A meeting of the SANDAG Transportation Committee / Photo by Megan Wood

For more than a year after the SANDAG financial scandal broke, the agency continued to insist it would be able to complete the projects promised in TransNet, a sales tax hike to fund transportation projects.

Those days are over.

As Andrew Keatts reports, “SANDAG staff now regularly remind the board just how bad TransNet’s finances are. Pending a rescue from billions in new state and federal government transportation stimulus, many of the projects included in the measure won’t be built.”

Each new staff update on the state of TransNet seems to bring more bad news.

“For instance, in late 2017 the agency estimated that it would need to bring in $3.40 from state and federal sources for every $1 it collected in local revenue,” Keatts reports. But now “the agency will need to collect a whopping $9.60 from outside San Diego for every $1 it collects from local residents in order to build everything included in the TransNet ballot measure.”

Cops Accused of Illegal Gun Sales Also Tied to Underground Pot Market

Federal prosecutors accused a retired sheriff’s captain of selling an excessive number of guns that are only available for other cops to friends and acquaintances, and then scheming with others to cover their tracks. The Union-Tribune reports that Marco Garmo, a 27-year veteran who ran the Rancho San Diego Station, had political ambitions and, according to the indictment, was looking not only to make money but win favor with potential donors. 

Four others were indicted, including a sheriff’s lieutenant and a prominent San Diego jeweler who’s run for office before, both of whom pleaded guilty to aiding and abetting charges. Another man was accused of bribing a clerk at the sheriff’s licensing division to push their clients to the front of the concealed-carry permit line. 

The  U.S. attorney announced the charges Friday shortly after the indictment was unsealed. A press release also notes that Garmo tipped off a cousin who’s a partner at an illegal marijuana dispensary in Spring Valley about a possible raid. Spring Valley is the Wild West of the underground pot market, and authorities have struggled to pull it up. 

“Acts such as these are a violation of public trust and tarnish the reputation of law enforcement,” said Sheriff Bill Gore in a statement. 

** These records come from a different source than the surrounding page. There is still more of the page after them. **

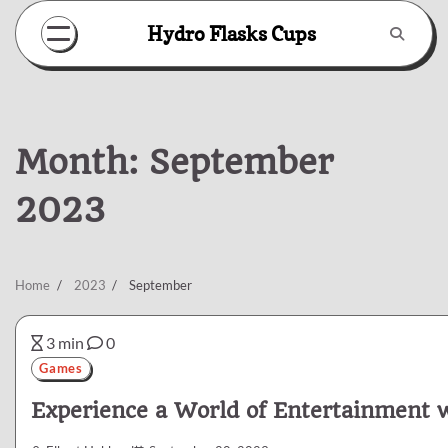
Skip
Hydro Flasks Cups
to
content
Month:
September
2023
Home
2023
September
3 min
0
Games
Experience a World of Entertainment w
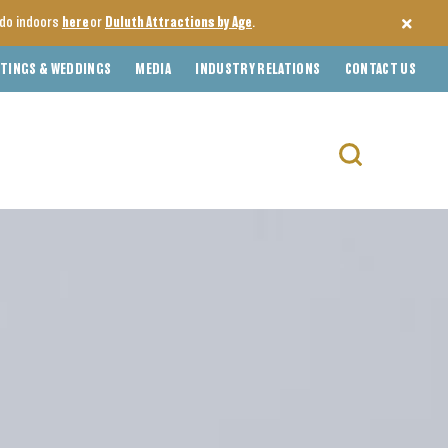
o do indoors
here
or
Duluth Attractions by Age
.
TINGS & WEDDINGS
MEDIA
INDUSTRY RELATIONS
CONTACT US
Search
for:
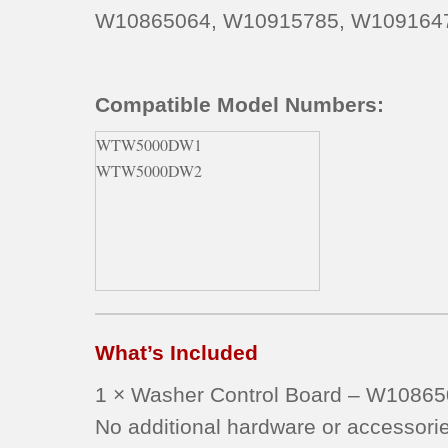
W10865064, W10915785, W109164
Compatible Model Numbers:
WTW5000DW1
WTW5000DW2
What’s Included
1 × Washer Control Board – W1086
No additional hardware or accessorie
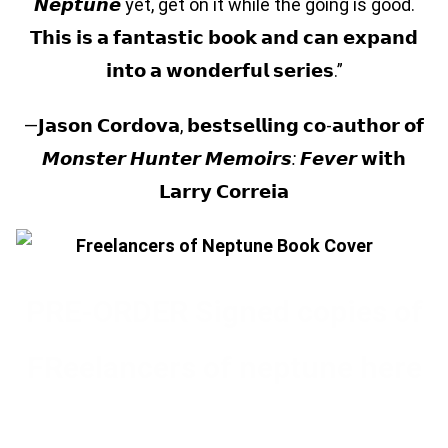
𝙉𝙚𝙥𝙩𝙪𝙣𝙚 yet, get on it while the going is good.
𝗧𝗵𝗶𝘀 𝗶𝘀 𝗮 𝗳𝗮𝗻𝘁𝗮𝘀𝘁𝗶𝗰 𝗯𝗼𝗼𝗸 𝗮𝗻𝗱 𝗰𝗮𝗻 𝗲𝘅𝗽𝗮𝗻𝗱
𝗶𝗻𝘁𝗼 𝗮 𝘄𝗼𝗻𝗱𝗲𝗿𝗳𝘂𝗹 𝘀𝗲𝗿𝗶𝗲𝘀.”
—𝗝𝗮𝘀𝗼𝗻 𝗖𝗼𝗿𝗱𝗼𝘃𝗮, 𝗯𝗲𝘀𝘁𝘀𝗲𝗹𝗹𝗶𝗻𝗴 𝗰𝗼-𝗮𝘂𝘁𝗵𝗼𝗿 𝗼𝗳
𝙈𝙤𝙣𝙨𝙩𝙚𝙧
𝙃𝙪𝙣𝙩𝙚𝙧
𝙈𝙚𝙢𝙤𝙞𝙧𝙨
:
𝙁𝙚𝙫𝙚𝙧
𝘄𝗶𝘁𝗵
𝗟𝗮𝗿𝗿𝘆 𝗖𝗼𝗿𝗿𝗲𝗶𝗮
PRE-ORDER Signed copies of
FReelancers of neptune here
Pre-OrDER FREELANCERS OF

A statewide investigation by more than 30 media outlets, including Voice of San Diego, reported earlier this month that hundreds of California cops have been convicted of crimes over the last decade. 

Politics Roundup

  • An independent state board that investigates government operations convened a hearing in San Diego focusing on labor trafficking, which experts say has far more victims than sex trafficking in California. But there’s less we know about it. Last year, the governor vetoed a bill written by Assemblywoman Lorena Gonzalez and sponsored by District Attorney Summer Stephan that would have tried to encourage more victims to come forward. 
  • This week’s podcast comes from our most recent live show at Mission Brewery. The crew spoke to Carol Kim of the Building Trades Council and political consultant Ryan Clumpner about the GOP’s future and the hotel-tax increase measure on the March ballot. If you’re still in the dark about that initiative, check out this Politifest debate and Lisa Halverstadt’s explainer
  • Despite Barbara Bry’s elite business resume, the San Diego Regional Chamber of Commerce endorsed Todd Gloria for mayor. It’s the first time we, or anyone we talked to, can remember the business group, the Democratic Party and labor unions being on the same side in a contested race for the city’s chief executive.
  • U-T columnist Michael Smolens writes that recent court filings suggest that Rep. Duncan Hunter may try (again) to blame his wife at his upcoming trial on campaign finance-related violations. She’s agreed to cooperate with prosecutors.